Sell broken phones, a guide to make sell right!
There are 3 main conditions recycle stores in the UK use to value your old mobile phones, be sure to check the right price!
- Brand New - This means it's never been turned on
- Working - This means undamamged & functioning
- Broken - Broken, but also includes exterior wear
BE CAREFUL! This is the biggest area of confusion in the phone recycling industry. make sure you select an honest description of your phone to make sure you're looking at the right price.
Selling broken phones, what is accepted?
Yes, we (and the recycling companies) accept that a phone which you may well have had for 18 months won't be without its scratches. A large percentage of the recycle stores will still pay cash for 'non-working', 'broken' or 'damaged' phones.
- A cracked screen
- Excessive scratches, dents and chips
- Broken microphones or speakers
- Faulty buttons and keys
- Broken / missing battery
- Does not power up
- SIM gate broken or missing
- Operating system missing or corrupt
...You can still get some cash for them! Put your phone model into the search engine above and we will investigate the best prices for you.
Be warned: some recyclers could offer larger sums of money but then alter the quote depending on the damage - even after you have sent off your phone.
However: If you are not happy with the altered quote you will be able to get your phone back, but this won't always be free of charge, it depends on the company. Always check the terms and conditions of the individual recycler before sending anything off. All companies will have different policies on sending phones back.
Selling broken mobiles, what is NOT accepted?
We do appreciate there seems to be a thin line between 'damaged' and 'too damaged'. But the long and short of it is that there are several generic states your phone can be in where they will never be accepted and you will never get money for them...
- Blacklisted or stolen
- Network barred phones
- Blacklisted by CheckMEND
- Water damaged / Liquid ingress
- Twisted or snapped in two
- SIM or memory card glued in
- Broken hinges on flip phones
- Not a genuine device (fakes)
...you are most certainly not going to get any money for them. These are counted as beyond economic repair or illegal phone sales.
It should also be noted that every phone has a unique code (IMEI) number which acts as a tag. If the owner reports it as stolen, it will come up on the system and the phone will be given to the police.
You can perform a check on CheckMEND to see if your phone has any dirty history.
How the pricing works, for recycling broken phones
So, you have a broken mobile you want to recycle. All you need to do is use our search engine above to find the brand and model to get some initial quotes following these steps:
- Once you choose a recycler, you'll get a post pack and send the damaged mobile phone to them.
- The recycler then gets the device and checks the condition of it.

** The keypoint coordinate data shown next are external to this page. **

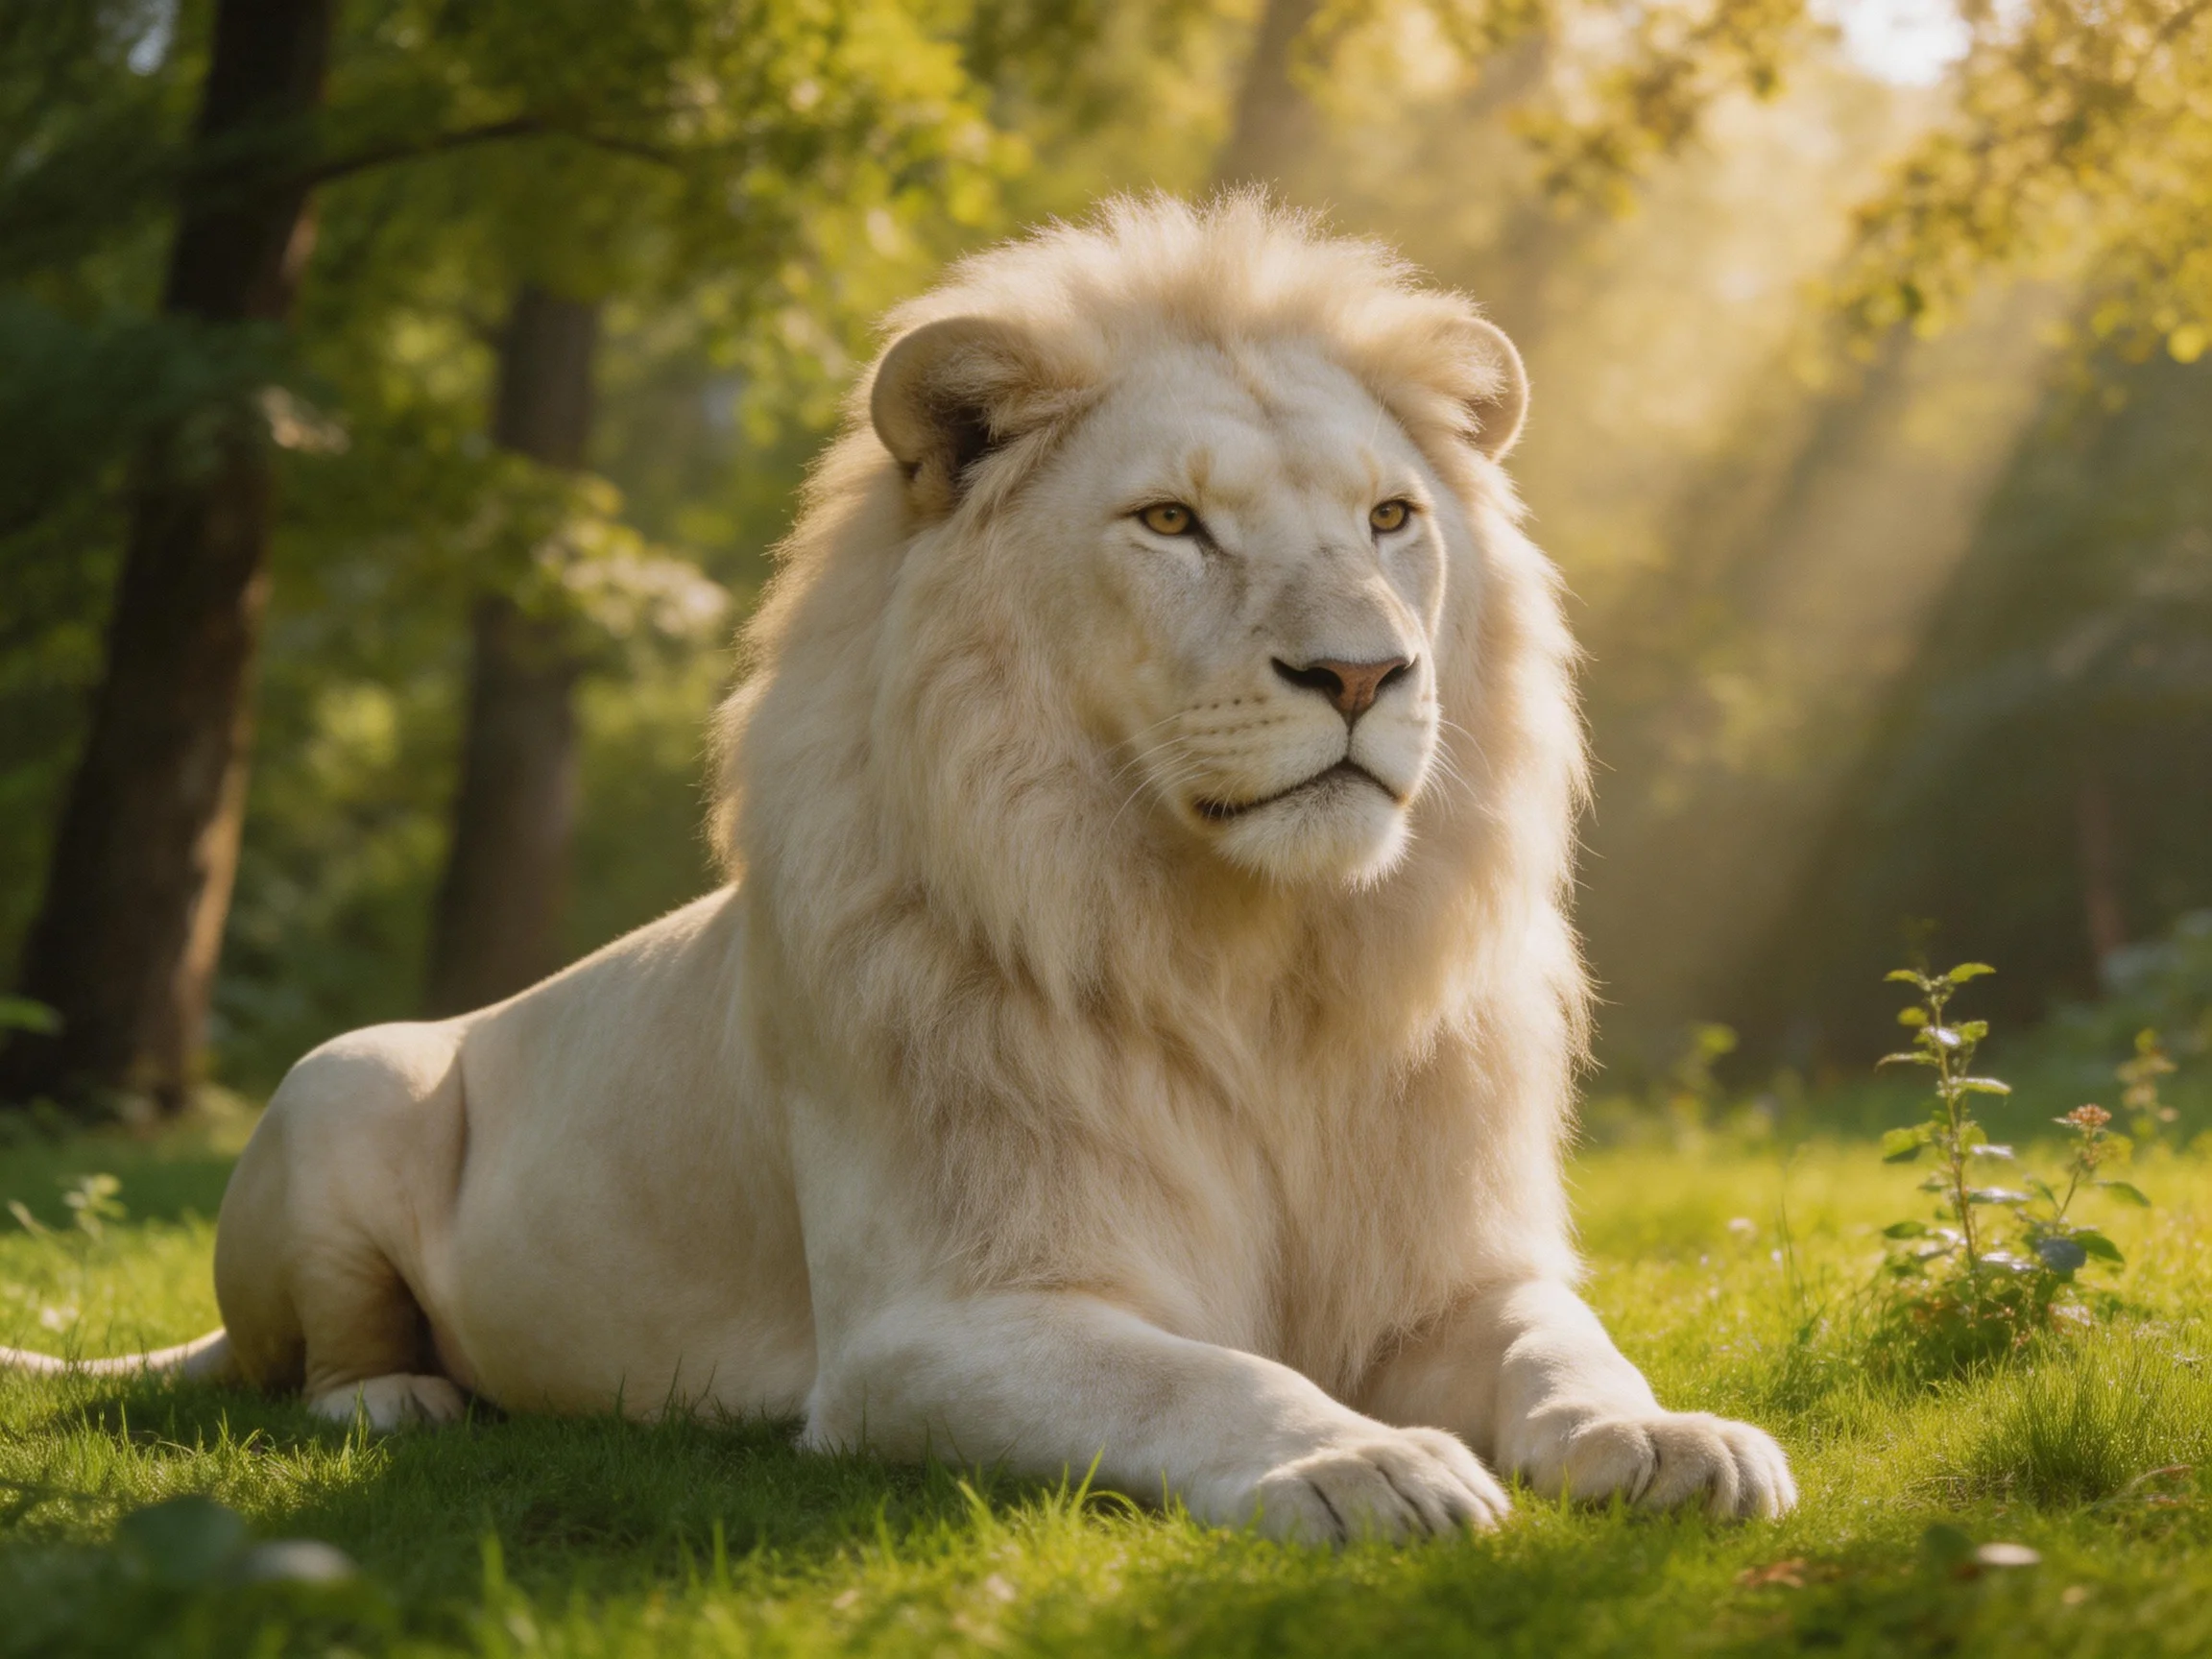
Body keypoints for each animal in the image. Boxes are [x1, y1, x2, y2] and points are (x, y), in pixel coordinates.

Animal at [4, 195, 1793, 1537]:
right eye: (1169, 524)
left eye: (1388, 519)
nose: (1362, 674)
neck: (1255, 965)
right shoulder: (926, 1329)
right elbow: (1198, 1372)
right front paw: (1356, 1458)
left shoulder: (1453, 1273)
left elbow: (1562, 1343)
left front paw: (1670, 1437)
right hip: (337, 1082)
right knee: (306, 1359)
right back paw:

- Exact quotes: If they give you an upfront price and the phone matches the terms you agreed, you'll be paid as normal.
- Estimate quotes: If it doesn't meet the condition terms or they gave you an estimated price initially (prices that state 'up to £xx') they will give you an accurate quote on it's value depending on the level of damage.
- You get emailed, you then decide to accept or have the device returned.
How on site valuation offers work
If a store does not offer an upfront price they will make an offer to you once they've checked the device over. Once a recycler has made an offer for the damaged phone or gadget you've sent, you'll have a few days to choose if you accept the offer or not before the payment is automatically made.
If you don't want to accept the offer, depending on the store, you'll get the phone back FREE or have to pay a small postage fee for it to be returned.
All recyclers featured on this site will offer you a fair price for the condition of the phone, this price is calculated on how much it will cost them to repair of salvage parts from the device.
Repair broken phones, some food for thought
If your phone is too damaged to recycle, one option is to get the phone repaired, to either keep it as a spare or sell it for money when it is fixed. Technical problems are covered by the phones 12-24 month warranty in most cases. Here's some information on how to go about it:
Or, if you are a bit of a DIY addict, you can get some screen repair kits from Amazon.
Whatever you do though, do not throw them away - one mobile phone battery is still enough to pollute 60,000 litres of water, which isn't good for the environment or us, so it needs to be disposed of properly. Make sure you take the battery to a battery bin - these can be found in most local supermarkets, so it can't be of any harm. Or, donate the whole phone to a company that promises to recycle your phones in the right way.